La conférence d'examen du Traité de non-prolifération nucléaire qui s'ouvrira début mai à New-York réunira tous les membres de ce célèbre traité datant de 1968, et signé par à peu près tous les Etats du monde, à l'exception d'Israël, de l'Inde et du Pakistan. Les cinq puissances nucléaires militaires reconnues par le Traité y seront soumises à rude pression pour qu'elles accélèrent leurs négociations en vue du démantèlement de leurs arsenaux nucléaires, conformément à l'engagement pris à l'article 6 de ce traité. Ceci d'autant plus qu'elles-mêmes, notamment les Etats-Unis, la Grande-Bretagne et la France, ont été en première ligne ces dernières années dans la poursuite des contrevenants à l'article 4, par lequel les pays non dotés de la bombe s'engagent à ne jamais l'acquérir. L'on pense à la Corée du Nord, à la Libye, à l'Iran. L'on verra aussi immanquablement surgir la question de la dénucléarisation du Moyen-Orient, c'est-à-dire du désarmement nucléaire d'Israël, demandé depuis longtemps par l'ensemble de ses voisins.
Dans un tel contexte, la présentation apaisante de l'arme nucléaire comme arme de "non-emploi" a de plus en plus de mal à faire recette. Rappellons le concept : A se dote de l'arme parce que B et C ont cru devoir l'acquérir. Mais B ou C n'osera jamais s'en servir contre A puisqu'il subira aussitôt des dommages inacceptables en retour. Quant à D, E, F... qui ne possèdent pas la bombe, ils ne peuvent menacer A et ne risquent donc rien, en tous cas sur le plan nucléaire. En conséquence, l'arme de A, ou de tout autre d'ailleurs, ne sera jamais employée. Après cet impeccable raisonnement, reste à espérer que la réalité acceptera de s'y plier. De fait, la formule d'arme de non-emploi n'est pas loin de l'oxymore, c'est-à-dire de la figure de style associant deux termes contradictoires. Et elle est surtout populaire chez les détenteurs de l'arme, notamment en France où elle a été fort employée par nos stratèges. L'on devine que les non-possesseurs sont plus difficiles à convaincre.
Disons, pour cerner de plus près la réalité, que l'arme nucléaire est d'abord une arme de dissuasion à l'encontre des autres possesseurs de l'arme. Elle a néanmoins une autre dimension : celle d'être à la fois l'arme que l'on acquiert pour ne pas être intimidé par ceux qui la possèdent déjà, mais aussi, une fois qu'on la possède soi-même, une arme d'intimidation à l'égard de tous les autres.
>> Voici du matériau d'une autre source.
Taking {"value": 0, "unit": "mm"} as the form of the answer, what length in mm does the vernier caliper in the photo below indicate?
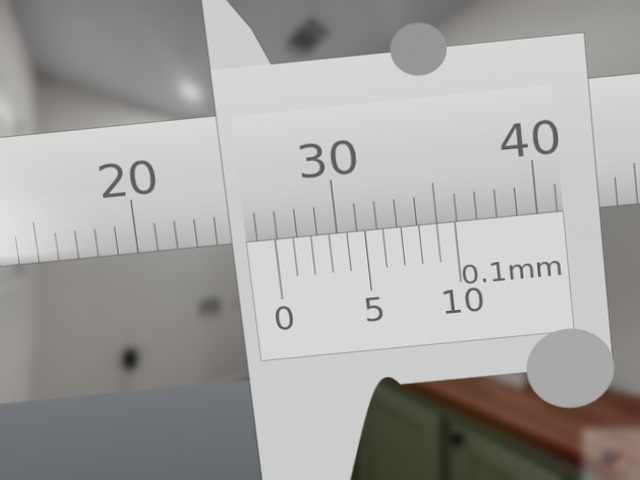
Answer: {"value": 26.9, "unit": "mm"}
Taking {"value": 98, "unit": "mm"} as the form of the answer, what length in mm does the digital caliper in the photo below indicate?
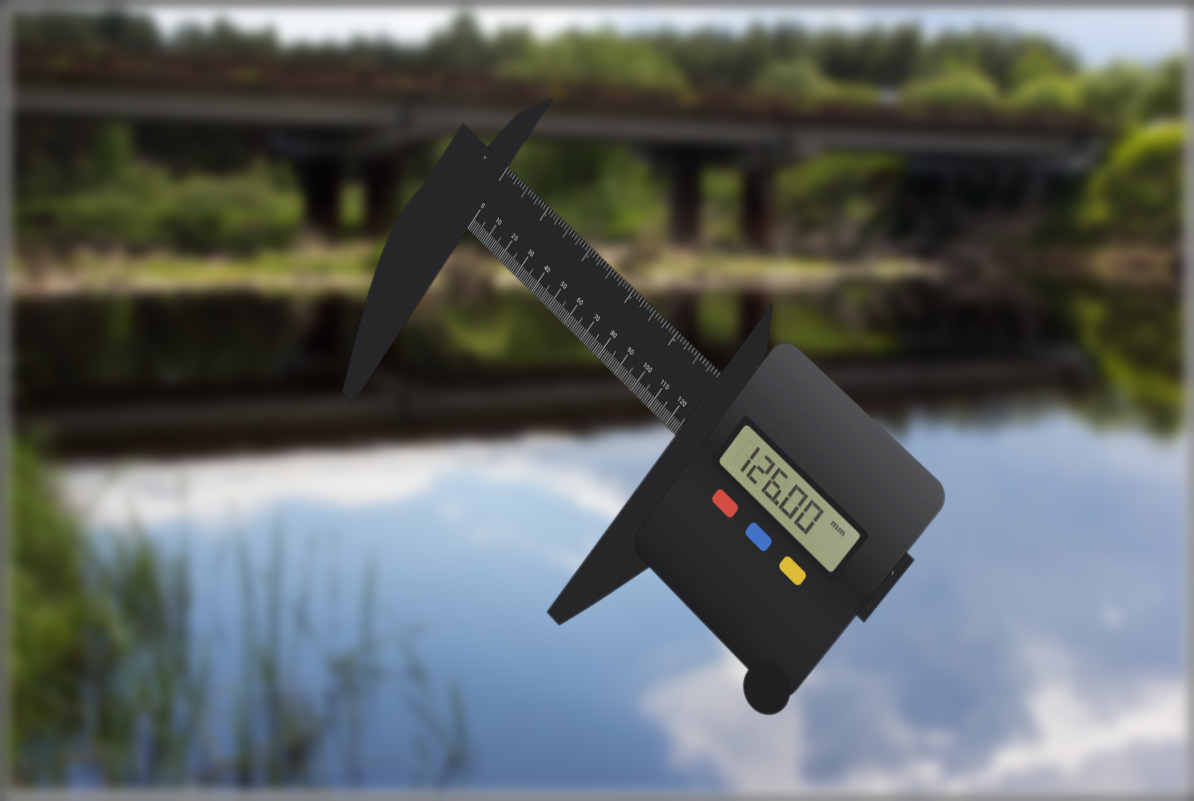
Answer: {"value": 126.00, "unit": "mm"}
Et cette seconde dimension, avec la disparition du monde de la Guerre froide qui portait en son sein le risque d'holocauste nucléaire, se retrouve aujourd'hui la première, voire la seule qui vaille. Mais un nombre croissant de pays supporte de plus en plus mal d'être intimidé de la sorte. Même si ces pays désapprouvent, par exemple, le jeu de l'Iran en matière nucléaire, ils éprouvent un malaise croissant à observer les pressions, les menaces, les leçons de morale dispensées par des pays si lents à se séparer de leurs propres armes. Tout ceci risque de peser lourdement sur le climat et les résultats de la conférence du mois de mai.